_ASSIGNMENT_
Return the data in full, exactly as it was written.

_DATA FOR THIS EXERCISE_
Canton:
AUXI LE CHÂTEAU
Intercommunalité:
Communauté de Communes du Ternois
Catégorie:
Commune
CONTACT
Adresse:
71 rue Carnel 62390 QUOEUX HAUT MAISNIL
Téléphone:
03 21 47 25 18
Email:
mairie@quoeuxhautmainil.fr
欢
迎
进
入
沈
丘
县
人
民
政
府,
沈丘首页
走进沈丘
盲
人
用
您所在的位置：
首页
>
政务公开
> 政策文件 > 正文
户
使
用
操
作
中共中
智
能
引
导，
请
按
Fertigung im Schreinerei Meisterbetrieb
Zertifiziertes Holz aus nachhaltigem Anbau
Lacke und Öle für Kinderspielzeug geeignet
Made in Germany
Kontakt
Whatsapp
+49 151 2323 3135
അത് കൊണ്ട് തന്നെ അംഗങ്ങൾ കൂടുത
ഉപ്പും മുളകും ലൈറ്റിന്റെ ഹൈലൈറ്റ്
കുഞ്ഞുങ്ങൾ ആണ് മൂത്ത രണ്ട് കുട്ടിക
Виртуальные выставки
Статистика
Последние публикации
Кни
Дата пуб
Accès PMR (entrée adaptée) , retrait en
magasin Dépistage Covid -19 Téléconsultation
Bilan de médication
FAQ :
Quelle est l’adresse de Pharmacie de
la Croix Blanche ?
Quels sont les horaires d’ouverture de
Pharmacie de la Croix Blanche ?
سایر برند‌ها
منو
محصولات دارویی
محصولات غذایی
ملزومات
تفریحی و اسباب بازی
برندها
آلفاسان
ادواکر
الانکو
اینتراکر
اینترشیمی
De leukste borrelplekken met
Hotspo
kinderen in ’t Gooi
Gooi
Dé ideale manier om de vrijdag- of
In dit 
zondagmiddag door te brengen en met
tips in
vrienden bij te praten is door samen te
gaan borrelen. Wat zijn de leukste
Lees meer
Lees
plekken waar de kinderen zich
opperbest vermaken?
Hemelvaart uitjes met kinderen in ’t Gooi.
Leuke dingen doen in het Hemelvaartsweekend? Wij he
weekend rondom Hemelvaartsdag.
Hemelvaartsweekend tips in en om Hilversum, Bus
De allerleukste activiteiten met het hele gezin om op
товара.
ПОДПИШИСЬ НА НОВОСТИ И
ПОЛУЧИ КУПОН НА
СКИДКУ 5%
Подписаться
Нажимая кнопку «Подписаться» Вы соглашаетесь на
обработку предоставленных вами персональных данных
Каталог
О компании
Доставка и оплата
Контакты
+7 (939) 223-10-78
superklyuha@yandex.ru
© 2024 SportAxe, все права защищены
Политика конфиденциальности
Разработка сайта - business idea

_ANSWER SECTION_
Canton:
AUXI LE CHÂTEAU
Intercommunalité:
Communauté de Communes du Ternois
Catégorie:
Commune
CONTACT
Adresse:
71 rue Carnel 62390 QUOEUX HAUT MAISNIL
Téléphone:
03 21 47 25 18
Email:
mairie@quoeuxhautmainil.fr
欢
迎
进
入
沈
丘
县
人
民
政
府,
沈丘首页
走进沈丘
盲
人
用
您所在的位置：
首页
>
政务公开
> 政策文件 > 正文
户
使
用
操
作
中共中
智
能
引
导，
请
按
Fertigung im Schreinerei Meisterbetrieb
Zertifiziertes Holz aus nachhaltigem Anbau
Lacke und Öle für Kinderspielzeug geeignet
Made in Germany
Kontakt
Whatsapp
+49 151 2323 3135
അത് കൊണ്ട് തന്നെ അംഗങ്ങൾ കൂടുത
ഉപ്പും മുളകും ലൈറ്റിന്റെ ഹൈലൈറ്റ്
കുഞ്ഞുങ്ങൾ ആണ് മൂത്ത രണ്ട് കുട്ടിക
Виртуальные выставки
Статистика
Последние публикации
Кни
Дата пуб
Accès PMR (entrée adaptée) , retrait en
magasin Dépistage Covid -19 Téléconsultation
Bilan de médication
FAQ :
Quelle est l’adresse de Pharmacie de
la Croix Blanche ?
Quels sont les horaires d’ouverture de
Pharmacie de la Croix Blanche ?
سایر برند‌ها
منو
محصولات دارویی
محصولات غذایی
ملزومات
تفریحی و اسباب بازی
برندها
آلفاسان
ادواکر
الانکو
اینتراکر
اینترشیمی
De leukste borrelplekken met
Hotspo
kinderen in ’t Gooi
Gooi
Dé ideale manier om de vrijdag- of
In dit 
zondagmiddag door te brengen en met
tips in
vrienden bij te praten is door samen te
gaan borrelen. Wat zijn de leukste
Lees meer
Lees
plekken waar de kinderen zich
opperbest vermaken?
Hemelvaart uitjes met kinderen in ’t Gooi.
Leuke dingen doen in het Hemelvaartsweekend? Wij he
weekend rondom Hemelvaartsdag.
Hemelvaartsweekend tips in en om Hilversum, Bus
De allerleukste activiteiten met het hele gezin om op
товара.
ПОДПИШИСЬ НА НОВОСТИ И
ПОЛУЧИ КУПОН НА
СКИДКУ 5%
Подписаться
Нажимая кнопку «Подписаться» Вы соглашаетесь на
обработку предоставленных вами персональных данных
Каталог
О компании
Доставка и оплата
Контакты
+7 (939) 223-10-78
superklyuha@yandex.ru
© 2024 SportAxe, все права защищены
Политика конфиденциальности
Разработка сайта - business idea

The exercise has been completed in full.